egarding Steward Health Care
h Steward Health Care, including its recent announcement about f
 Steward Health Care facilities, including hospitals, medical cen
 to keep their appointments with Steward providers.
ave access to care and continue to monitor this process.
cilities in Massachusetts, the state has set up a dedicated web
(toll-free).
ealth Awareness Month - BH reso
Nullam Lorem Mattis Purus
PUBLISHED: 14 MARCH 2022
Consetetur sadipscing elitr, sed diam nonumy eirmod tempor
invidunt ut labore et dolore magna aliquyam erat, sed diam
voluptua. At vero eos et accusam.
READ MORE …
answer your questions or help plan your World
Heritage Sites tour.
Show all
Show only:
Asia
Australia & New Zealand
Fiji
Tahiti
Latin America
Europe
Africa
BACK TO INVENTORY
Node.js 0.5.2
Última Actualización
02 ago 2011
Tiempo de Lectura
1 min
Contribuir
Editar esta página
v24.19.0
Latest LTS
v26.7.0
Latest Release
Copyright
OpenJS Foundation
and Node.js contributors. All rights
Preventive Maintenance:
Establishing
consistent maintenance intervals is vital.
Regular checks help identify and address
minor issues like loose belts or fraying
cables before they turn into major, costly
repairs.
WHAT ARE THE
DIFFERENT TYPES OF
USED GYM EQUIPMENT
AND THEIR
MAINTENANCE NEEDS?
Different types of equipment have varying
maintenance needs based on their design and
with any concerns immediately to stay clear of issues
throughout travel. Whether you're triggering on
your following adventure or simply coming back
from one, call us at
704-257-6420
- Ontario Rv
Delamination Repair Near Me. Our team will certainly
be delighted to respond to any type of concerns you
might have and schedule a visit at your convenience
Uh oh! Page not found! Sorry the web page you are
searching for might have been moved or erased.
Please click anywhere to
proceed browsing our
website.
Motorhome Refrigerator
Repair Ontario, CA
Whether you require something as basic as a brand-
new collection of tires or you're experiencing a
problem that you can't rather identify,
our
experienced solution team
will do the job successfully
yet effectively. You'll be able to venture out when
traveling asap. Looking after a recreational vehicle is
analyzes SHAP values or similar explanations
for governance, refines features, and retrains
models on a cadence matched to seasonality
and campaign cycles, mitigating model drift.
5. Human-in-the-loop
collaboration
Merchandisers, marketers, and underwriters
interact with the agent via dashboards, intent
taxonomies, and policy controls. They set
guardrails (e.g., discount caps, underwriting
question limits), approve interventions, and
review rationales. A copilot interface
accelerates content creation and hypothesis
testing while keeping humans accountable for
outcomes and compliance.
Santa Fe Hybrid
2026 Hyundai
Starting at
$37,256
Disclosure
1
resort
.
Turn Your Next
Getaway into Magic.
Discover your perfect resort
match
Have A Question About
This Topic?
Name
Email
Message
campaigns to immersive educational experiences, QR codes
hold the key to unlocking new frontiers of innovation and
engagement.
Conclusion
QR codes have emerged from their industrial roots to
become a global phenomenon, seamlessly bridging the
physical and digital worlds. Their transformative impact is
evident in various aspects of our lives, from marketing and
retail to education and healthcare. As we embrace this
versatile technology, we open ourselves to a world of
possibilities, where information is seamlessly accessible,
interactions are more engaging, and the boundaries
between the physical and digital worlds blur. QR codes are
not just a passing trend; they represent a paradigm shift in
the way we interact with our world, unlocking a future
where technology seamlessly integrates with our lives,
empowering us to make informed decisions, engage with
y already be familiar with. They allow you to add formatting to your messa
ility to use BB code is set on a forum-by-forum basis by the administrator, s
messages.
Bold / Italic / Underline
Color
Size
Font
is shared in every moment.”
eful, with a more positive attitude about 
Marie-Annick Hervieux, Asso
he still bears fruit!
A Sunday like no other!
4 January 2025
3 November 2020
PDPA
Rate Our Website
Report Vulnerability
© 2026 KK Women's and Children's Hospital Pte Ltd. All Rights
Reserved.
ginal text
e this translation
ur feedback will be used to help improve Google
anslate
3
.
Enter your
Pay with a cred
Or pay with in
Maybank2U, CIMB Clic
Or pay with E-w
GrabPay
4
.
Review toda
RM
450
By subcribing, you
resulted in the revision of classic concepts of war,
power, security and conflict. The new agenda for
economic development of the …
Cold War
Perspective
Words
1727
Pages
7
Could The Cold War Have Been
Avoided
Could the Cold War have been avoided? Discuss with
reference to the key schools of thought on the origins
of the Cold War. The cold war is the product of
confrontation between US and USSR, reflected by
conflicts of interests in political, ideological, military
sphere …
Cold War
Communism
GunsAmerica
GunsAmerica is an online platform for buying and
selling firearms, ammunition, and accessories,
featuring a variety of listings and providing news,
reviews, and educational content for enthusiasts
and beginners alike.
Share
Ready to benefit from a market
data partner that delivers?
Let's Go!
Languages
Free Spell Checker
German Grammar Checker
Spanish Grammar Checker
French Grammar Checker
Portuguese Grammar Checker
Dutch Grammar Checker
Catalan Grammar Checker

> _WHAT IS BEING ASKED_
Note each line above that contains "might" and copy it out.

> _SOLUTION_
might have and schedule a visit at your convenience
searching for might have been moved or erased.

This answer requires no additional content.